Willowson et al.[8] used the 99mTc photopeak energy window count rate (RPo) to establish the dead-time of their system and perform dead-time correction in patient QSPECT studies. Zeintl et al.[16] recently reported on 99mTc QSPECT in patients using the same SPECT/CT system and similar reconstruction methods as we do, but without dead-time correction. In both cases, the patients were administered diagnostic doses of 99mTc radiopharmaceuticals (lower counting rate and dead-time conditions than post-177Lu therapy scanning). Because of this, it is possible that the use of RWo in the first case, or even the application of dead-time correction in the second case would have had a minimal impact on their reported quantitation accuracy. However, our results suggest that dead-time correction improves the accuracy of post-[177Lu]octreotate therapy QSPECT scanning. Furthermore, the difference between the counting rate parameters (RWo vs RPo) used for dead-time correction may become significant when dead-time is non-negligible, particularly under varying attenuation/scatter conditions.
Garkavij et al. reported on [177Lu]octreotate dosimetry assessment using QSPECT[22]. However, they do not mention that dead-time correction was applied. Even at 24 h after a therapeutic injection of [177Lu]octreotate, when they performed the first SPECT study, average dead-time can be as high as 5–10% in patients with a high burden of neuroendocrine tumour disease and this could result in a systematic underestimation of uptake and absorbed doses.
QSPECT with other radionuclides
We plan to implement and validate this QSPECT method with other radionuclides commonly used in our oncological practice such as 99mTc, 111In, and 131I. Of course, the sensitivity of the camera system needs to be established for each radionuclide using its respective collimator and standardized SPECT/CT acquisition and processing protocols (including DEW or TEW SC, as appropriate). In theory, the dead-time constant based on RWo should be minimally affected by the radionuclide, but this needs to be investigated. Adjusting the acquisition time per frame for the relevant clinical application is important to avoid saturation of reconstructed SPECT dataset. If data saturation occurs, scaling down the photopeak and scatter series prior to reconstruction is warranted, otherwise the quantitative accuracy would be compromised.

**Stored data entries:**
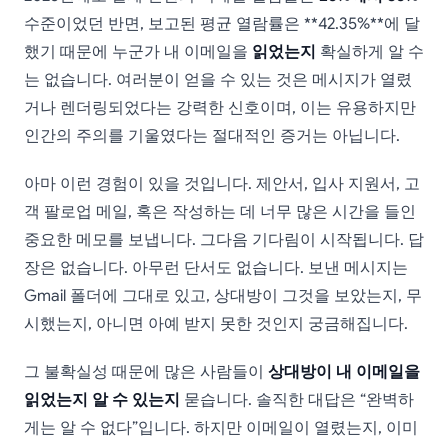
수준이었던 반면, 보고된 평균 열람률은 **42.35%**에 달
했기 때문에 누군가 내 이메일을
읽었는지
확실하게 알 수
는 없습니다. 여러분이 얻을 수 있는 것은 메시지가 열렸
거나 렌더링되었다는 강력한 신호이며, 이는 유용하지만
인간의 주의를 기울였다는 절대적인 증거는 아닙니다.
아마 이런 경험이 있을 것입니다. 제안서, 입사 지원서, 고
객 팔로업 메일, 혹은 작성하는 데 너무 많은 시간을 들인
중요한 메모를 보냅니다. 그다음 기다림이 시작됩니다. 답
장은 없습니다. 아무런 단서도 없습니다. 보낸 메시지는
Gmail 폴더에 그대로 있고, 상대방이 그것을 보았는지, 무
시했는지, 아니면 아예 받지 못한 것인지 궁금해집니다.
그 불확실성 때문에 많은 사람들이
상대방이 내 이메일을
읽었는지 알 수 있는지
묻습니다. 솔직한 대답은 “완벽하
게는 알 수 없다”입니다. 하지만 이메일이 열렸는지, 이미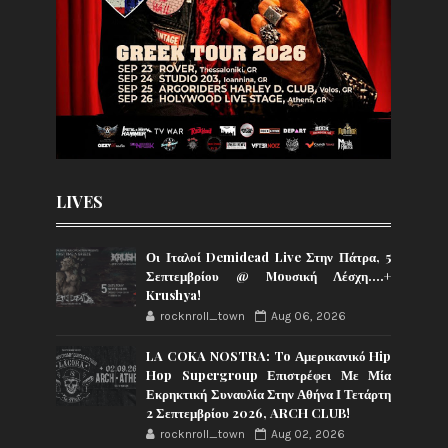
LIVES
Οι Ιταλοί Demidead Live Στην Πάτρα, 5
Σεπτεμβρίου @ Moυσική Λέσχη….+
Krushya!
rocknroll_town
Aug 06, 2026
LA COKA NOSTRA: To Αμερικανικό Hip
Hop Supergroup Επιστρέφει Με Μία
Εκρηκτική Συναυλία Στην Αθήνα Ι Τετάρτη
2 Σεπτεμβρίου 2026, ARCH CLUB!
rocknroll_town
Aug 02, 2026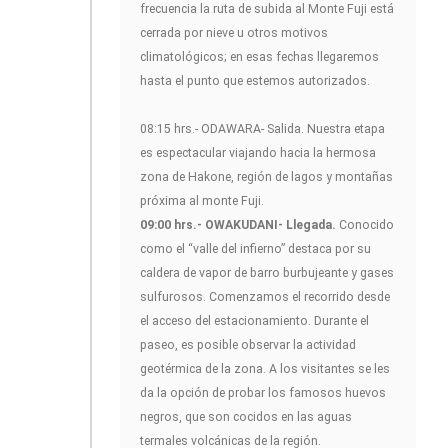
frecuencia la ruta de subida al Monte Fuji está
cerrada por nieve u otros motivos
climatológicos; en esas fechas llegaremos
hasta el punto que estemos autorizados.
08:15 hrs.- ODAWARA- Salida. Nuestra etapa
es espectacular viajando hacia la hermosa
zona de Hakone, región de lagos y montañas
próxima al monte Fuji.
09:00 hrs.- OWAKUDANI- Llegada.
Conocido
como el “valle del infierno” destaca por su
caldera de vapor de barro burbujeante y gases
sulfurosos. Comenzamos el recorrido desde
el acceso del estacionamiento. Durante el
paseo, es posible observar la actividad
geotérmica de la zona. A los visitantes se les
da la opción de probar los famosos huevos
negros, que son cocidos en las aguas
termales volcánicas de la región.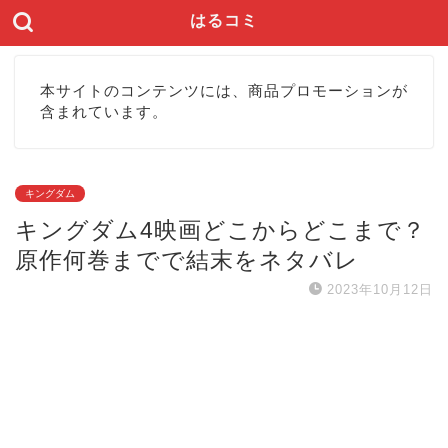
はるコミ
本サイトのコンテンツには、商品プロモーションが
含まれています。
キングダム
キングダム4映画どこからどこまで？
原作何巻までで結末をネタバレ
2023年10月12日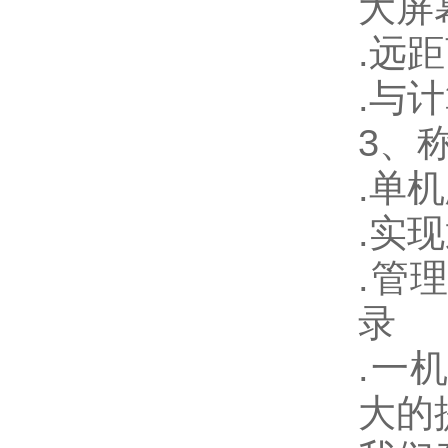
大屏
.
远距
.
与计
3
、
.
单机
.
实现
.
管
录
.
一
大的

**WHAT YOU NEED TO DO:** Proceed with the excerpt on dead-time correction in quantitative SPECT, writing on from its final sentence. The records stand apart from the excerpt and are unrelated material.

**RESULT:**
Conclusion
We describe a practical method to use a commercially available SPECT/CT system to perform 177Lu QSPECT with high accuracy. We also show the importance of dead-time count losses when scanning high 177Lu activity. QSPECT will be useful for dosimetry assessment and serial post-therapy scan comparison in patients of our radionuclide therapy program. This technique could potentially be implemented and validated with other SPECT/CT systems and radionuclides, which may open the way to many novel clinical and research applications. It is also hoped that the gamma camera vendors will implement operator-friendly, state-of-the-art and fully integrated QSPECT processing in the very near future.
Acknowledgements
The authors are grateful to Micheal G. Stabin from the Department of Radiology and Radiological Sciences, Vanderbilt University (Nashville, TN), for reviewing this paper. Jean-Mathieu Beauregard was supported by a fellowship bursary award from Laval University (Quebec, Canada). Professor Hicks is the recipient of a Victorian Government Translational Research Grant through the Victorian Cancer Agency to study genomic and dosimetric factors predictive of response of neuroendocrine tumour to peptide receptor radionuclide therapy.